When he finally came up for air, Ruby’s face was a trifle more flushed than it had been. Her breath came quickly, and her skirts were rucked up high enough that he had a hand on her bare thigh.

She was so delicious—so warm and edible and pretty, all painted with sunset oranges and lavenders—that he lost his breath for a moment, looking at her.

There was something about the sight of her here in the cove that never failed to make his blood run hot.

It had been in the cove that he’d told her he’d got the Delphinium back—and here too that she’d broken the news that her replicas had been featured in the Royal Archaeological Journal for their exceptional attention to historical detail.

He kept the memory of Ruby’s expression that day like an engraving in his heart: all stunned gratification and slow-blossoming smile. He thought of it whenever they were parted and resolved to make her smile like that again—always—for the rest of his life.

He was startled from his daydream by Ruby’s squeak of alarm.

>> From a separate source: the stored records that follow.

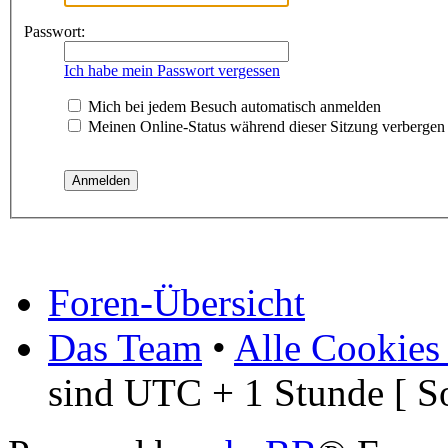
Passwort:
Ich habe mein Passwort vergessen
Mich bei jedem Besuch automatisch anmelden
Meinen Online-Status während dieser Sitzung verbergen
Foren-Übersicht
Das Team
•
Alle Cookies
sind UTC + 1 Stunde [ S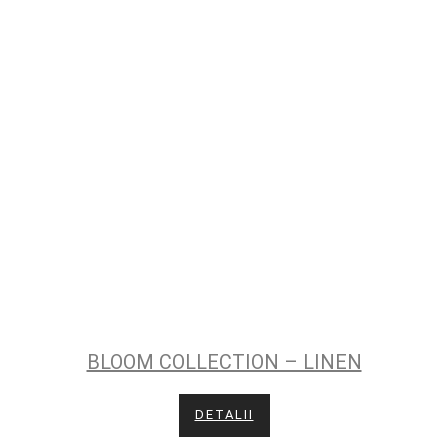
BLOOM COLLECTION – LINEN
DETALII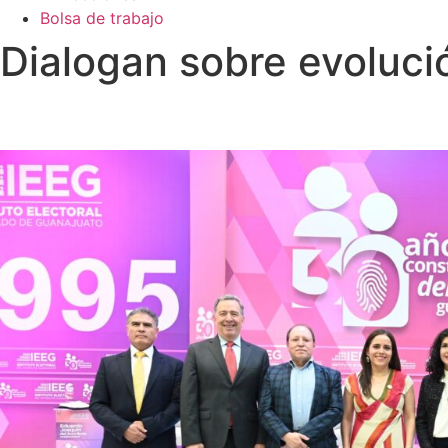
Bolsa de trabajo
Dialogan sobre evoluci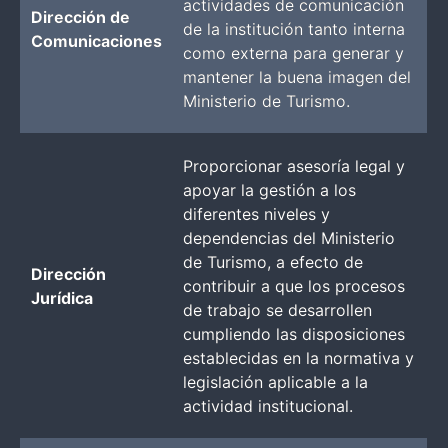
actividades de comunicación
Dirección de
de la institución tanto interna
Comunicaciones
como externa para generar y
mantener la buena imagen del
Ministerio de Turismo.
Proporcionar asesoría legal y
apoyar la gestión a los
diferentes niveles y
dependencias del Ministerio
de Turismo, a efecto de
Dirección
contribuir a que los procesos
Jurídica
de trabajo se desarrollen
cumpliendo las disposiciones
establecidas en la normativa y
legislación aplicable a la
actividad institucional.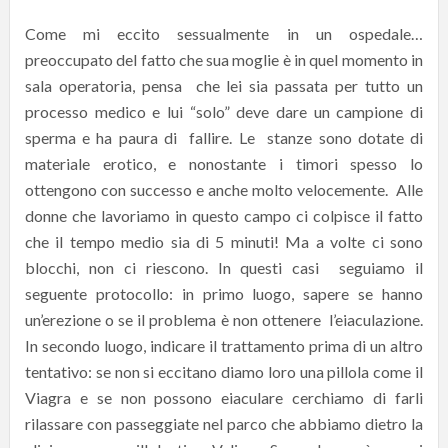
Come mi eccito sessualmente in un ospedale…
preoccupato del fatto che sua moglie è in quel momento in
sala operatoria, pensa che lei sia passata per tutto un
processo medico e lui “solo” deve dare un campione di
sperma e ha paura di fallire. Le stanze sono dotate di
materiale erotico, e nonostante i timori spesso lo
ottengono con successo e anche molto velocemente. Alle
donne che lavoriamo in questo campo ci colpisce il fatto
che il tempo medio sia di 5 minuti! Ma a volte ci sono
blocchi, non ci riescono. In questi casi seguiamo il
seguente protocollo: in primo luogo, sapere se hanno
un’erezione o se il problema è non ottenere l’eiaculazione.
In secondo luogo, indicare il trattamento prima di un altro
tentativo: se non si eccitano diamo loro una pillola come il
Viagra e se non possono eiaculare cerchiamo di farli
rilassare con passeggiate nel parco che abbiamo dietro la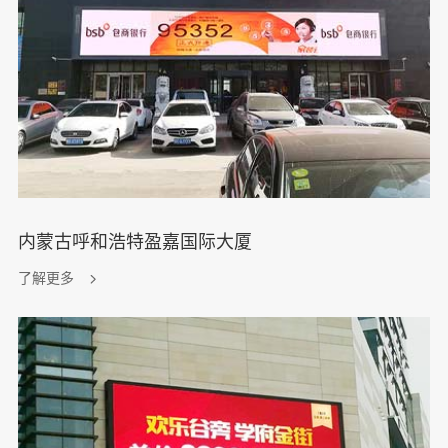
内蒙古呼和浩特盈嘉国际大厦
了解更多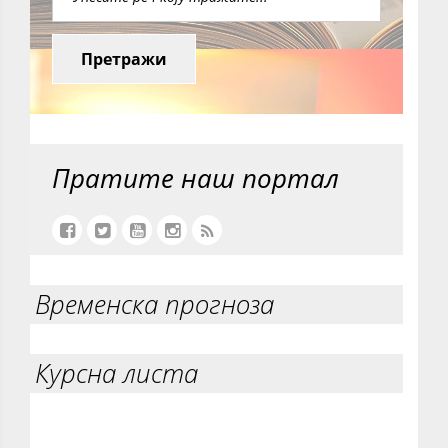
Претражи
Пратите наш портал
Временска прогноза
Курсна листа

“What?” he demanded. “What is it?”

He rolled off Ruby, ready to throw himself to his feet at any indication of the missing Verdura or marauding seals. When he landed, however, he was promptly made aware of what had caused Ruby’s surprise as his arse met half an inch of frigid ocean water.

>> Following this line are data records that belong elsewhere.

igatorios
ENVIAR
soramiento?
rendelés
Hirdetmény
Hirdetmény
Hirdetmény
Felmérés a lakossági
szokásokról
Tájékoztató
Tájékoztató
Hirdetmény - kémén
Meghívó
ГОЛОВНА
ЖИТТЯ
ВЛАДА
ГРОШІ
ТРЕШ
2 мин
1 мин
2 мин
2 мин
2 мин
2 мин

“I believe,” Ruby said, rather primly for someone whose skirts were soaked and sandy, “that the tide is coming in.”

“Do you know,” he said, “I think you might be right.”

She was laughing again as he pulled her up to standing, as he dragged her deep into the shadows of the cove where he’d once stripped off her gloves and kissed her senseless.

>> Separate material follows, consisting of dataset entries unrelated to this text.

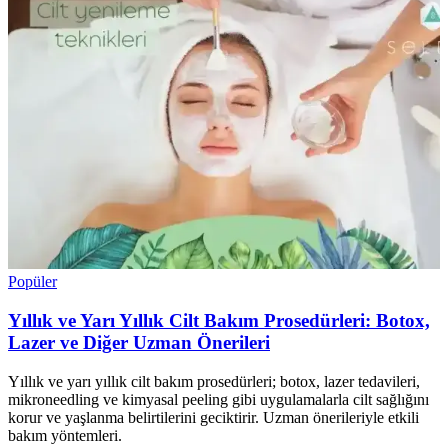
Popüler
Yıllık ve Yarı Yıllık Cilt Bakım Prosedürleri: Botox,
Lazer ve Diğer Uzman Önerileri
Yıllık ve yarı yıllık cilt bakım prosedürleri; botox, lazer tedavileri,
mikroneedling ve kimyasal peeling gibi uygulamalarla cilt sağlığını
korur ve yaşlanma belirtilerini geciktirir. Uzman önerileriyle etkili
bakım yöntemleri.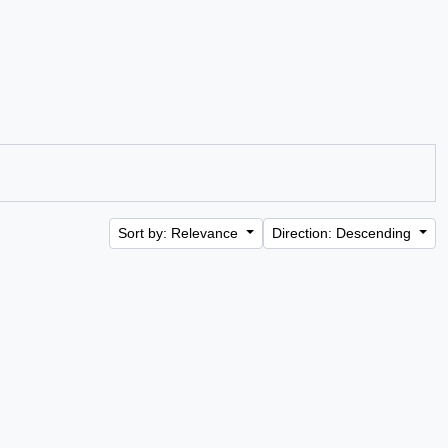
Sort by: Relevance
Direction: Descending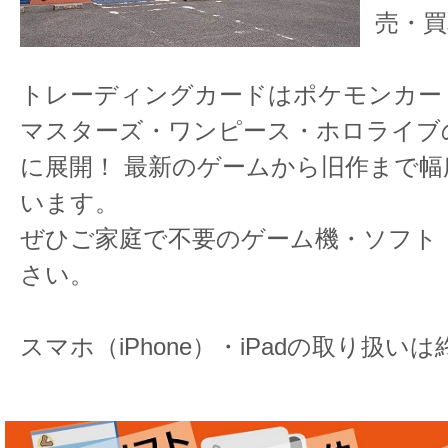
売・買
トレーディングカードはポケモンカー
マスターズ・ワンピース・ホロライブ
に展開！ 最新のゲームから旧作まで
います。
ぜひご家庭で不要のゲーム機・ソフト
さい。
スマホ（iPhone）・iPadの取り扱い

He did it again. He kissed her until she was breathless, until the sun dipped below the horizon and the water splashed around their ankles.

“We should go back,” she murmured against his lips. “A few more minutes and we’ll be cut off from the house.”

He wrapped his arms tight around her. His heart was full of her too—overflowing with sweet, raw tenderness. She was the ocean and the tides, the moon and all the comets.

There was, in the end, one star that bound him fast—that held him steady at the wheel.

His Ruby. His truth north.

“Good,” he said. “Let the tide come. Everything I want is here.”